New Zealand now has a magic number for petrol prices: $3 per litre.
Fuel prices have skyrocketed since the US and Israel lauched their war against Iran in late February.
The price for a barrel of Brent crude oil has been as high as US$115 again at times this week – after trading around US$66 before the conflict.

And that flows through here New Zealand where 91 octane petrol on Monday cost on average $3.42 a litre, while diesel has edged ahead at $3.43, according to user generated fuel price tracking app Gaspy. In the past 28 days, petrol prices have risen by 36% – while diesel has surged by 85%.
MBIE data published yesterday showed combined onshore and on-water stocks sat at 58.7 days of petrol cover, down marginally from 59.3 days on March 25.
The rising cost of fuel prompted the Government to announce a support package to ease the impact. From April 7, about 143,000 working families with children will get an extra $50 per week through a boost to the in-work tax credit. The boost will last for one year until April 1, 2027 – or until the price of 91 octane fuel drops below $3 for four consecutive weeks – whichever comes first.
So how long will it take for prices to drop below that magic $3?

University of Auckland Emeritus Professor in Economics Basil Sharp explained to 1News that it could get complicated.
He expected it to take months, "literally months", for the current backlog of oil waiting to travel through the Strait of Hormuz to work its way through the system.
According to Al Jazeera last week, nearly 2000 vessels were stranded near the Strait, waiting to resume their journeys.
Looking back to the oil crisis in the early and late 1970s, Sharp said prices tended to shoot up, come down "a little bit", and then "hover around that mark" before bouncing up again to higher prices.

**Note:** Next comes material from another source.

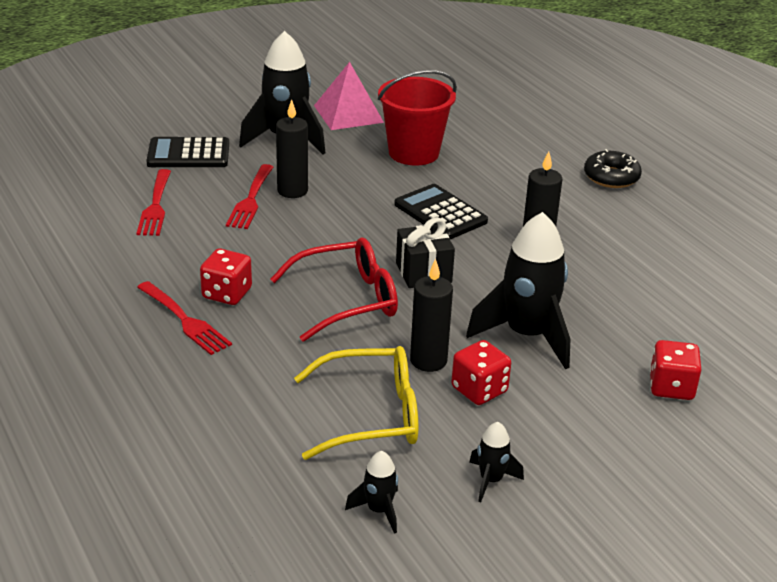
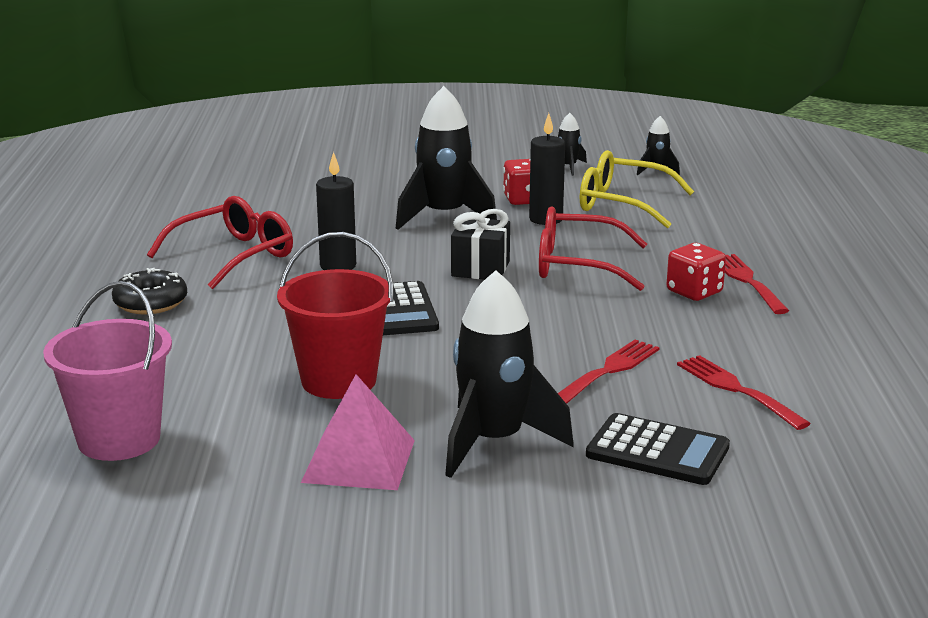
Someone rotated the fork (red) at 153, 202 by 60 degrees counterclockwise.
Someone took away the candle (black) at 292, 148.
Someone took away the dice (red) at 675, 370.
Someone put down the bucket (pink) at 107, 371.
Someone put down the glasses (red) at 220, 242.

"So what tends to happen in the oil market is that prices go up, but they tend to stay at an elevated level, and so there will be downward pressure."
He said nations in the Organisation of the Petroleum Exporting Countries (OPEC) were "presumably" enjoying the higher prices.
"They are now going to be thinking, 'oh, gosh, you know, oil prices are higher, demand, generally speaking, is elastic. So we can ramp up the price, and the drop in consumption is less than the percentage increase in the price'.
"So that's the kind of future that we're looking at going forward. So I don't see anything immediate happening in terms of prices coming down."

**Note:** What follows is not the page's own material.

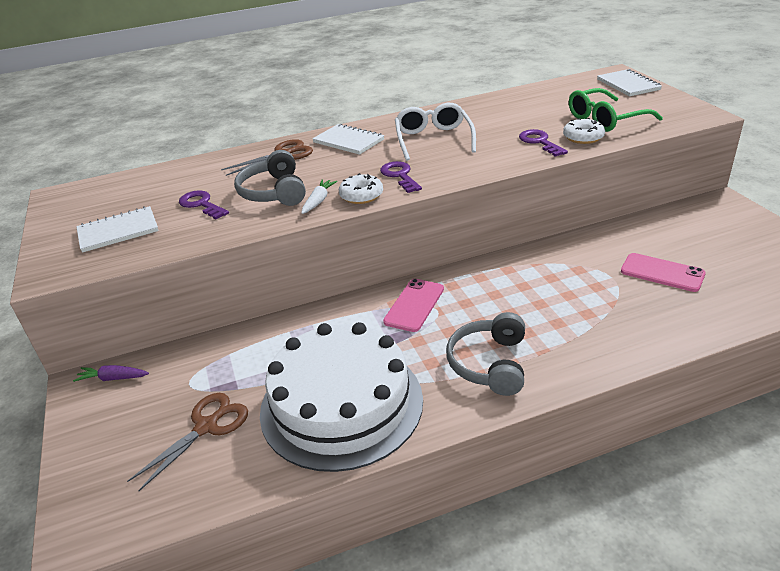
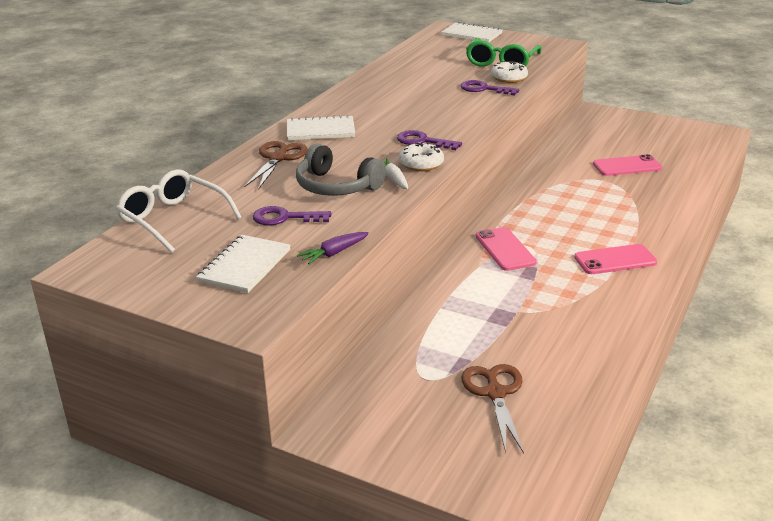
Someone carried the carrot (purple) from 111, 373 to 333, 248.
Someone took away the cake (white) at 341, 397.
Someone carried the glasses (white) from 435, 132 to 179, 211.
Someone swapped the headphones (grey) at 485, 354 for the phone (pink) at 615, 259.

Mesbahuddin Chowdhury, associate professor in management, marketing and tourism at the University of Canterbury, said based on previous experience during Covid and the Russia-Ukraine war, fuel prices rose much more sharply than they fell.
He explained that if the war ended today, it "may take some time" for prices to fall again.
"Many production facilities in the Gulf area have been badly impacted. So it means the production will take some time to return to this normal stage.
"It will decline, but it will take more time."
Chowdhury said that if all hostilities ceased immediately, it would take a "minimum" of two to three weeks for fuel prices to start to come down.
But that all depended on how long the war raged.
What if the war continues?

Both agreed that a prolonged conflict would worsen fuel prices.
"If this war continues for another month, many countries will be in deep trouble because production has already dropped, especially in the Gulf countries," Chowdhury said
"And if this war is not stopped as soon as possible, I think the entire world will suffer quite badly. That is something that no one is actually prepared for."
For the time being, however, he said people should stay calm, as there was still a lot of fuel stock in reserve – both on land and at sea.
Sharp said the oil crisis would simply "drag on".
PM says the relief is targeted at the genuinely squeezed middle lower income working New Zealanders. (Source: 1News)
"I just see the pressure on oil continuing in the near term."
He said, however, there was a glimmer of hope for New Zealand.
According to South Korean media, at a press conference last week, Iran's ambassador to Seoul said South Korean ships could pass through the Strait of Hormuz conditionally, subject to coordination and consultation with Tehran.
Since the closure of the Marsden Point oil refinery, South Korea and Singapore have become New Zealand's primary sources for refined fuel.
"So there is a bit of light on the horizon," Sharp said.
How can we avoid this in future?

Sharp and Chowdhury said the current panic about fuel was a clear message to the Government to start looking at alternative energy measures.
Sharp described it as a "strategic policy gift".
He said it wouldn't be a good idea for the Government to adopt a similar approach to the one in the 70s and 80s, when Robert Muldoon's "think big" saw billionswere invested in projects to diversify the economy. Instead, Sharp said it could be an opportunity to remove "unnecessary barriers" to renewable energy development.
"The generating companies now are really seriously looking at wind developments, large-scale solar, and continued development of geothermal.
"So it could be consenting, regulations, that sort of thing."
Chowdhury said this latest disruption could send a "very strong message" to the Government that they "need to think in a bigger picture " and look at developing alternatives.
"Whether it can be renewed energy or something like that, which allows us to be more self-dependent rather than depending on others.
"These are the opportunities that show the government that these are the issues you should address as soon as possible, irrespective of different political views, because when this talk even occurs.
"We may have different political views, but this is a national crisis where everybody needs to be on the same page."